Furthermore, I have my own personal blog, and there’s a link from the church Web site to my blog. Newcomers and visitors have told me that they checked out my blog before coming to church; and this is especially true of newcomers under the age of forty.
Not only that, but our music director has a personal Web site where he has posted audio recordings of music he has played at our church — I don’t know how many newcomers have checked out his online music, but my guess is that quite a few of them do. Next fall, we’ll probably ask his permission to post some of his audio files directly on the church Web site.
A final example of how we use new media to welcome newcomers: We bought something like fifty copies of the Voices of a Liberal Faith DVD that the UUA put out, and we give them out to newcomers. They cost us less than five bucks a disc. And if you think that sounds like a lot of money, you have to realize that one crummy tiny newspaper ad in the local paper costs over three hundred and fifty dollars a week, and gets absolutely no response for us. If you buy in bulk, those DVDs go for two bucks apiece. So all we have to do is stop advertising for one week, and we can use that money to buy nearly two hundred DVDs. Those DVDs work, too — newcomers look at them, and like what they see, and they come back.
4. Making an online video about UUism in the workshop
Now, to show you how easy it is to produce new media, and to encourage you do do some on your own, we’re going to film an online video right here and now. The title of this video is “My UU elevator speech.” I’m going to ask for some volunteers to come up here and be videotaped while you give your elevator speech.
And if you want to know more about making online videos — or more about podcasting, or just about any form of online new media — you should think about attending Podcamp. Held in many cities around the world, Podcamps are unconferences where you can learn about new media. Click here to learn about Podcamp.
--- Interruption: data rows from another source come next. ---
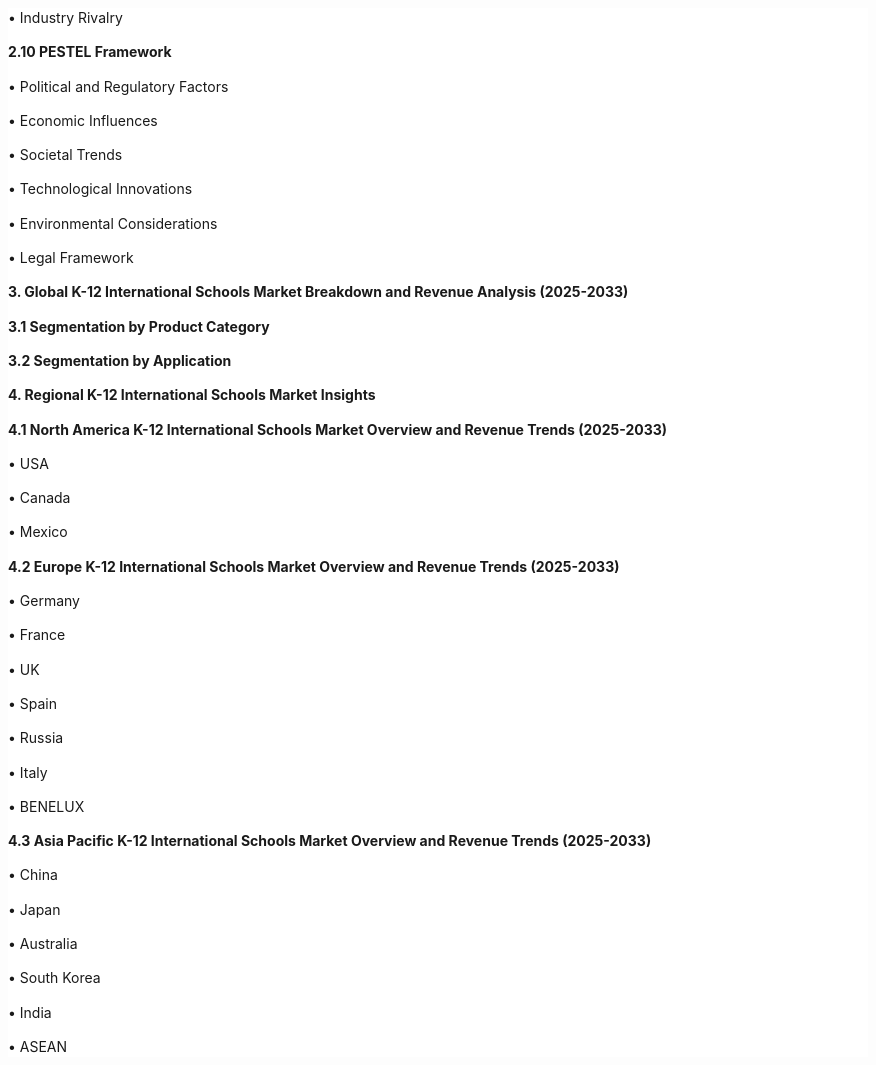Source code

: • Industry Rivalry

<strong>2.10 PESTEL Framework</strong>

• Political and Regulatory Factors

• Economic Influences

• Societal Trends

• Technological Innovations

• Environmental Considerations

• Legal Framework

<strong>3. Global K-12 International Schools Market Breakdown and Revenue Analysis (2025-2033)</strong>

<strong>3.1 Segmentation by Product Category</strong>

<strong>3.2 Segmentation by Application</strong>

<strong>4. Regional K-12 International Schools Market Insights</strong>

<strong>4.1 North America K-12 International Schools Market Overview and Revenue Trends (2025-2033)</strong>

• USA

• Canada

• Mexico

<strong>4.2 Europe K-12 International Schools Market Overview and Revenue Trends (2025-2033)</strong>

• Germany

• France

• UK

• Spain

• Russia

• Italy

• BENELUX

<strong>4.3 Asia Pacific K-12 International Schools Market Overview and Revenue Trends (2025-2033)</strong>

• China

• Japan

• Australia

• South Korea

• India

• ASEAN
5. Incorporating existing new media resources into current outreach efforts
Finally, if you feel intimidated by the thought of creating new media content yourself, I want to tell you that you don’t have to create anything yourself — yet you can still use new media to promote Unitarian Universalism.
I already told you how you can use the video “Voices of a Liberal Faith.” These DVDs are cheap. Why not buy half a dozen, and give them out to people whom you think might want to see them? For example, you could do what one person in our church did — she sent one of the DVDs home to her family to show what kind of church she had joined.
Or if you like to read other people’s blogs, why not take the plunge and start commenting on those blogs, and identifying yourself as a UU. For example, if you read a political blog, you could comment and talk about how equal marriage rights are important to you because of your religion.
Or when you find a cool online video about UUism, you could send a link to that video to your friends. So you could, for example, check out my blog and when I post this elevator speech video that we just taped, you can send the link to your friends and say, “Hey, check me out, I’m on this cool online video!”
In other words, you can promote UUism through new media in all kinds of fun and creative ways. Hey, what are you waiting for — go out and do it!